ENTRIES SHOWN:

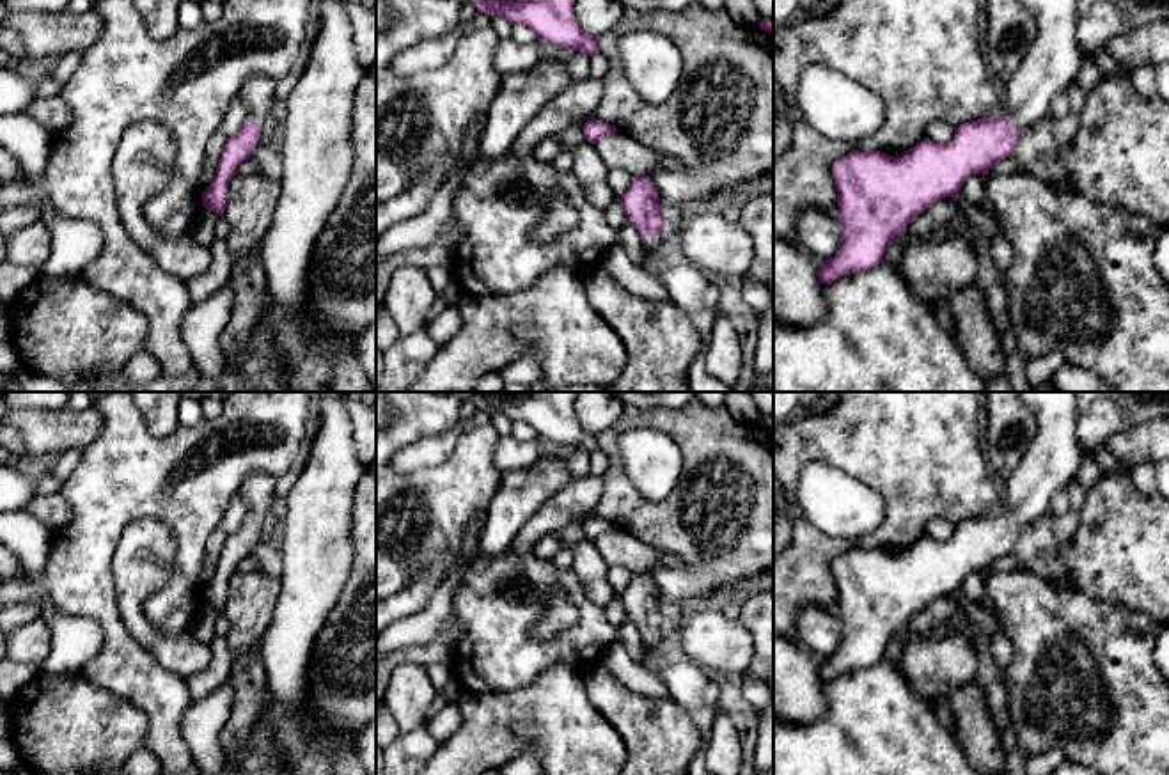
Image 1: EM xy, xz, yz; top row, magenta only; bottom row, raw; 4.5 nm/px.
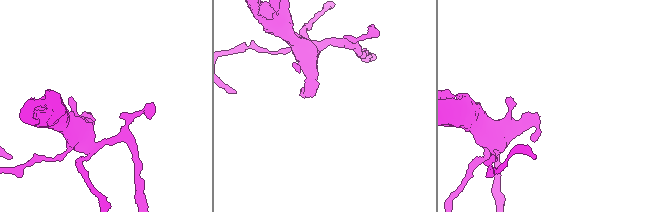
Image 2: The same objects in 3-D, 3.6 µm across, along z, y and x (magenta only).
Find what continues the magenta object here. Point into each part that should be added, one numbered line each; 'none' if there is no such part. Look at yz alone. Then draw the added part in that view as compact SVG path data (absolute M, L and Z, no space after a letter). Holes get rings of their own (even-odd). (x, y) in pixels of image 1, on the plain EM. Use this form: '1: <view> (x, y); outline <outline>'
1: yz (1051, 461); outline M1018 392L1038 422L1038 434L1020 465L1004 481L1008 513L1018 530L1050 514L1057 489L1075 477L1082 452L1077 443L1075 392Z

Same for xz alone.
1: xz (651, 641); outline M662 631L642 635L644 653L655 651L662 640Z

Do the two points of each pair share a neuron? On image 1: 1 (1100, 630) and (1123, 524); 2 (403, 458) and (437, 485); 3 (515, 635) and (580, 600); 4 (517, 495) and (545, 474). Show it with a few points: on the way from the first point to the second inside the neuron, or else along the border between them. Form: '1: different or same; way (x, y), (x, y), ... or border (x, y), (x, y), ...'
1: different; border (1070, 580), (1095, 598), (1118, 602), (1146, 616)
2: different; border (455, 447), (435, 467), (408, 472), (394, 470)
3: same; way (517, 614), (547, 584), (559, 584)
4: same; way (524, 492), (538, 481)

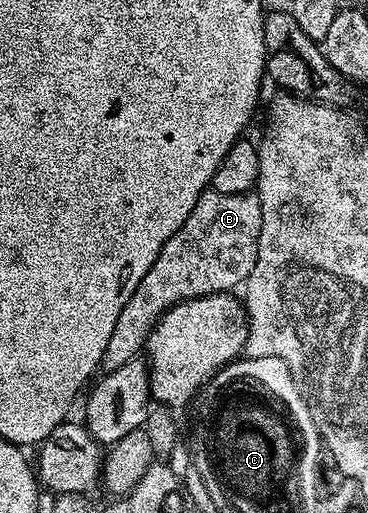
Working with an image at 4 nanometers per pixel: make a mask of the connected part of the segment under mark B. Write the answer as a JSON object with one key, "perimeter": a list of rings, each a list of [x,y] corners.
{"perimeter":[[[211,188],[205,190],[198,204],[194,204],[194,212],[186,216],[186,224],[182,224],[182,228],[174,232],[170,240],[166,240],[162,252],[158,252],[158,260],[154,260],[150,272],[142,276],[142,284],[134,288],[134,296],[130,296],[126,308],[122,308],[118,324],[114,324],[114,333],[110,335],[110,344],[106,344],[106,352],[100,361],[100,370],[107,372],[114,368],[122,368],[122,364],[133,361],[139,355],[136,353],[139,350],[141,353],[147,347],[150,332],[156,327],[161,316],[180,302],[211,294],[227,294],[243,287],[254,268],[254,260],[258,260],[258,236],[261,232],[262,208],[260,197],[256,193],[227,194]]]}

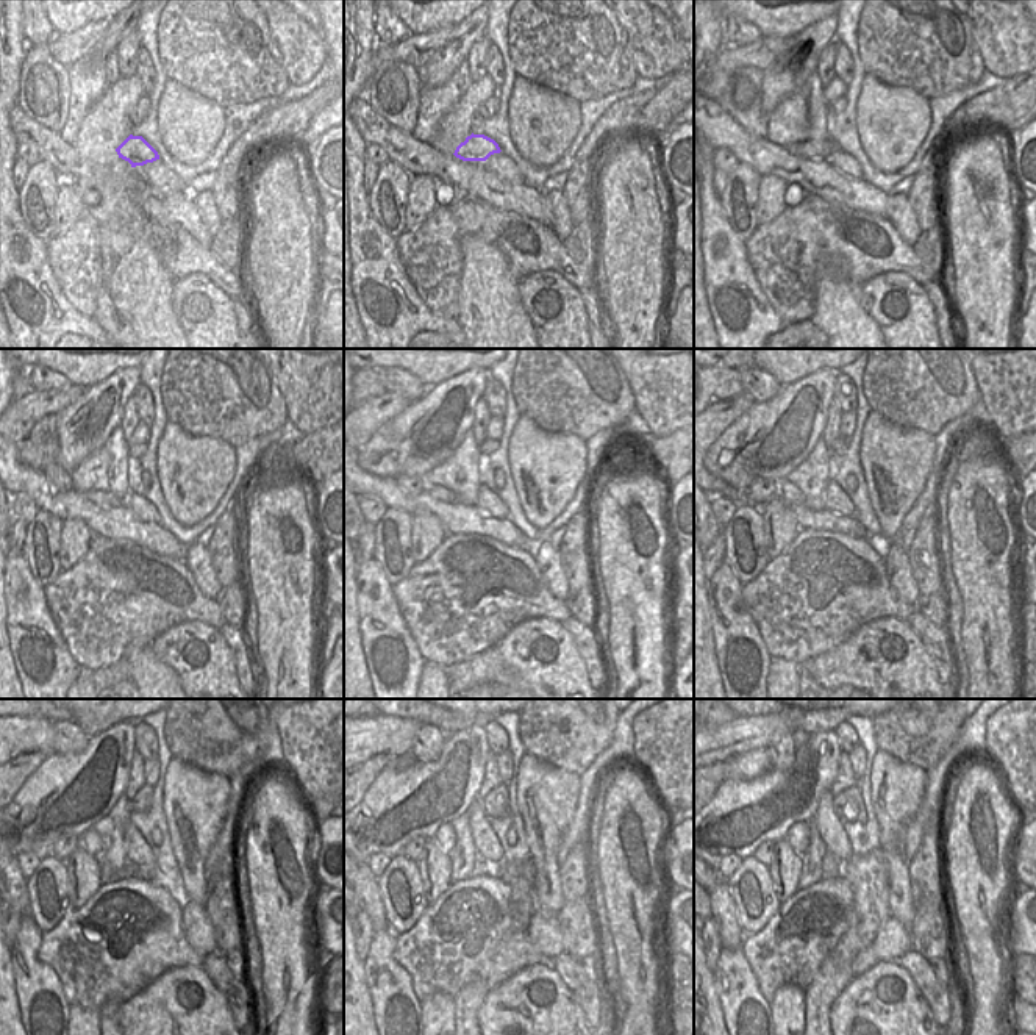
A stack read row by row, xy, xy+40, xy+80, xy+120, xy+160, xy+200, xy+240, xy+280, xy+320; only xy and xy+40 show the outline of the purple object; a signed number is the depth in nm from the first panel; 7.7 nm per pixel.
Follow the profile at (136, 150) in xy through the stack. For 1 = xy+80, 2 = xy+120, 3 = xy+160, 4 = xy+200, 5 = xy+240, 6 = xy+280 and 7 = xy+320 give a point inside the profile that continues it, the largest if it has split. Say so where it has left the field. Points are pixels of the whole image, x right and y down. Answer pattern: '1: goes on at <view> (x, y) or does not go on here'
1: goes on at xy+80 (818, 150)
2: goes on at xy+120 (99, 497)
3: goes on at xy+160 (439, 493)
4: goes on at xy+200 (791, 494)
5: goes on at xy+240 (91, 841)
6: goes on at xy+280 (444, 837)
7: goes on at xy+320 (797, 837)

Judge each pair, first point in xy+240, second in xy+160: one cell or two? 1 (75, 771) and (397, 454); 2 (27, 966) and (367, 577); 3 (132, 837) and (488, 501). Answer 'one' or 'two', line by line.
1: one
2: one
3: one

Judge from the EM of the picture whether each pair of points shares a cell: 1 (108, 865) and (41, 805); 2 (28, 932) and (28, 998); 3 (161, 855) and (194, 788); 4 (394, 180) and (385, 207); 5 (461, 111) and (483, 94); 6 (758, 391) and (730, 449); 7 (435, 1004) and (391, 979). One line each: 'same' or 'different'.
1: different
2: same
3: different
4: same
5: same
6: different
7: different

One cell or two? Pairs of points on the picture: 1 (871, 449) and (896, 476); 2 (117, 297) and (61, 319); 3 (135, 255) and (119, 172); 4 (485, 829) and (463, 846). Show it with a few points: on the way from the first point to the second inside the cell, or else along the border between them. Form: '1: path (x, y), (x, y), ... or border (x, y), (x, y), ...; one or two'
1: path (877, 455), (891, 469); one
2: border (91, 316), (105, 332); two
3: path (124, 235), (119, 219), (119, 193); one
4: border (467, 810), (472, 845), (477, 854); two

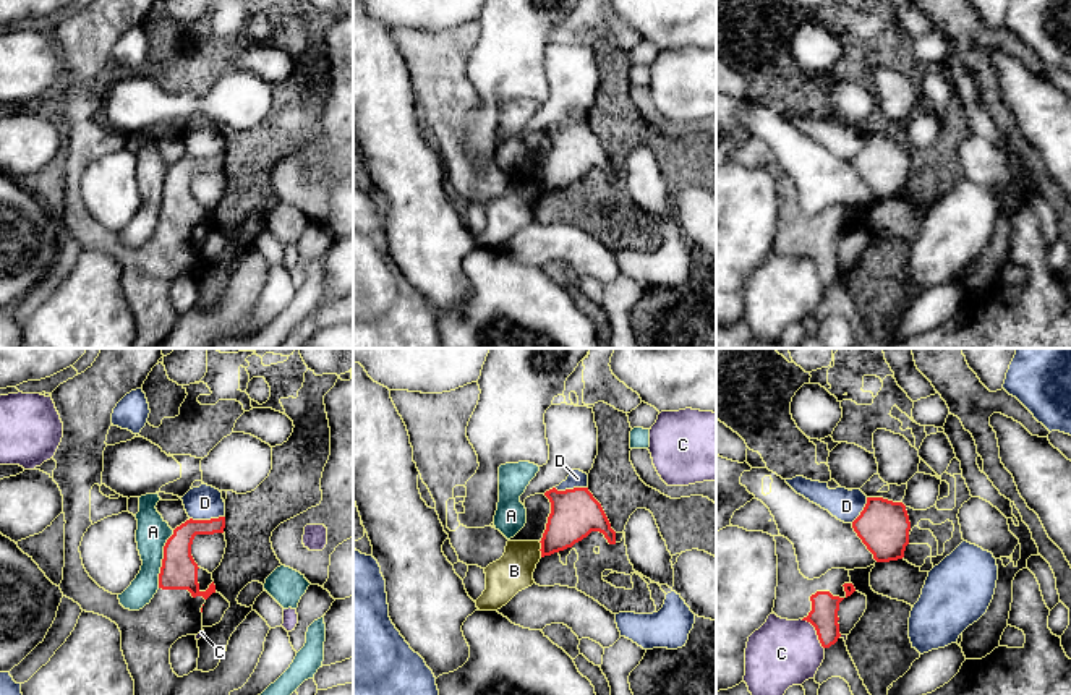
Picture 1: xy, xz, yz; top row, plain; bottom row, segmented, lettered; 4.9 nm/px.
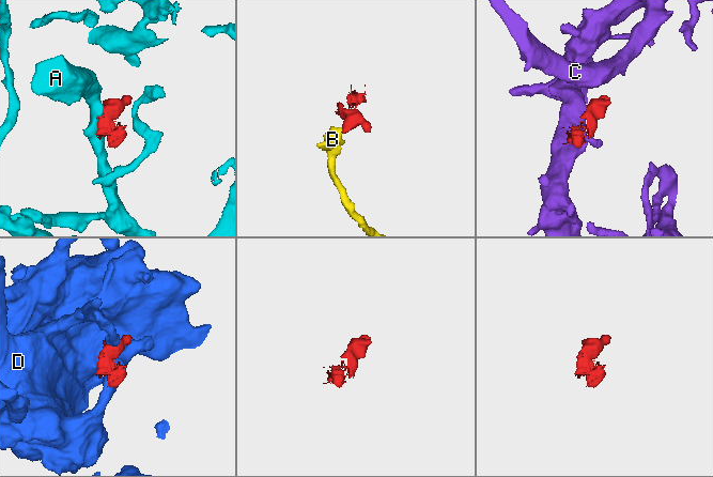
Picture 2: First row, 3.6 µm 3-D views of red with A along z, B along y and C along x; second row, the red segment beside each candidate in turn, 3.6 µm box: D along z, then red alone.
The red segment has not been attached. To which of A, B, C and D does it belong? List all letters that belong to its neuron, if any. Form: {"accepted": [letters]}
{"accepted": []}

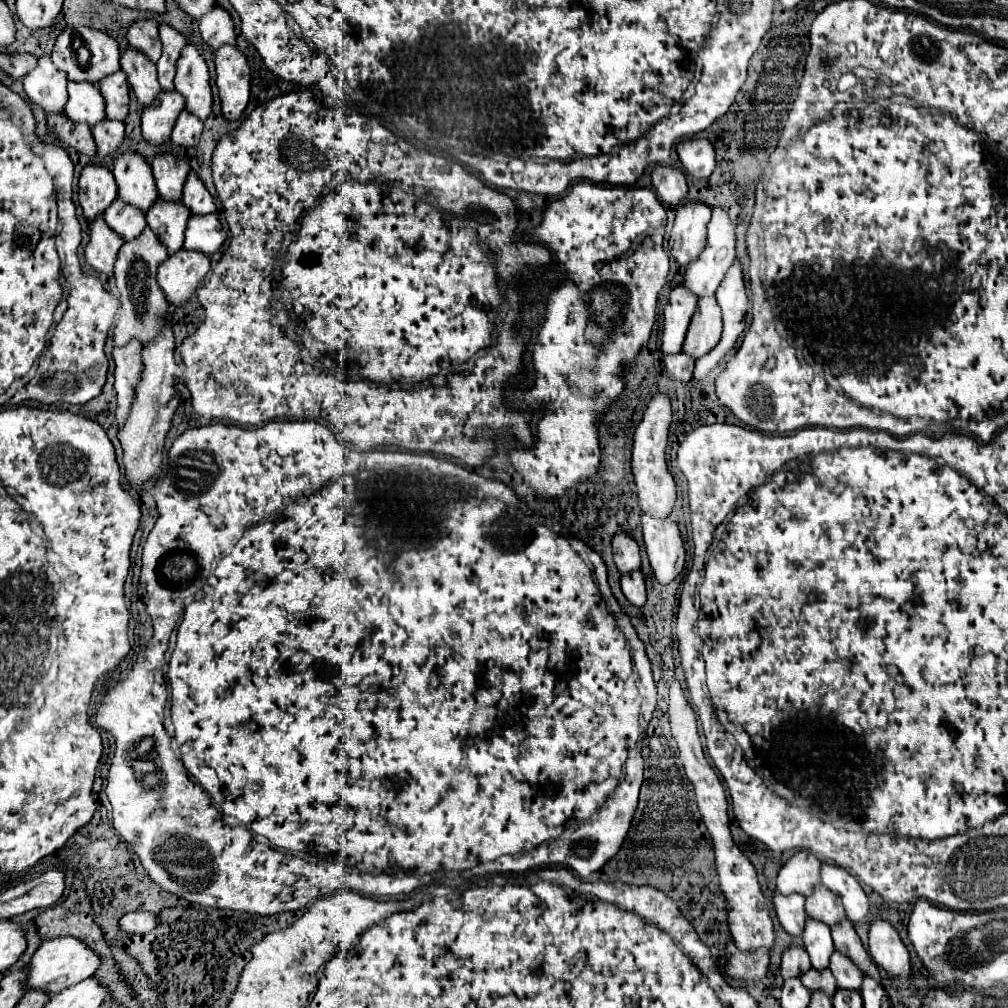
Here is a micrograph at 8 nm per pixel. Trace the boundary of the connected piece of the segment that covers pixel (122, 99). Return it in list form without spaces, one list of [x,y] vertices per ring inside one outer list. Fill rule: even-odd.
[[[122,70],[102,78],[98,88],[106,102],[106,116],[108,118],[122,118],[128,116],[128,102],[130,102],[130,86],[126,82],[126,74]]]

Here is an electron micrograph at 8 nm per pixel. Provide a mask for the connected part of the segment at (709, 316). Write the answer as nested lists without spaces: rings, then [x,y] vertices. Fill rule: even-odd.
[[[716,296],[700,298],[692,322],[688,326],[682,350],[686,354],[692,354],[692,358],[696,360],[718,344],[720,332],[722,332],[722,314]]]

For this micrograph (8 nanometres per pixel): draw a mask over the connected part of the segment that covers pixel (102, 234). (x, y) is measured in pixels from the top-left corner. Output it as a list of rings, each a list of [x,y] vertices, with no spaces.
[[[96,216],[90,222],[90,240],[88,240],[86,248],[84,248],[86,262],[96,272],[104,272],[104,274],[112,276],[112,266],[114,266],[116,254],[118,254],[122,244],[124,244],[124,240],[120,238],[120,234],[116,234],[104,222],[102,216]]]

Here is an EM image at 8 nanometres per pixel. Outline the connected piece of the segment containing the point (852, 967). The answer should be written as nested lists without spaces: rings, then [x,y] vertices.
[[[834,950],[832,958],[830,958],[830,970],[832,970],[834,978],[836,978],[838,988],[860,992],[862,972],[858,970],[858,966],[848,956],[844,956],[838,950]]]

YOUR ASSIGNMENT: Bring together each line above where the string "bottom" turns up.

EXERCISE OUTPUT:
Image 1: EM xy, xz, yz; top row, magenta only; bottom row, raw; 4.5 nm/px.
Picture 1: xy, xz, yz; top row, plain; bottom row, segmented, lettered; 4.9 nm/px.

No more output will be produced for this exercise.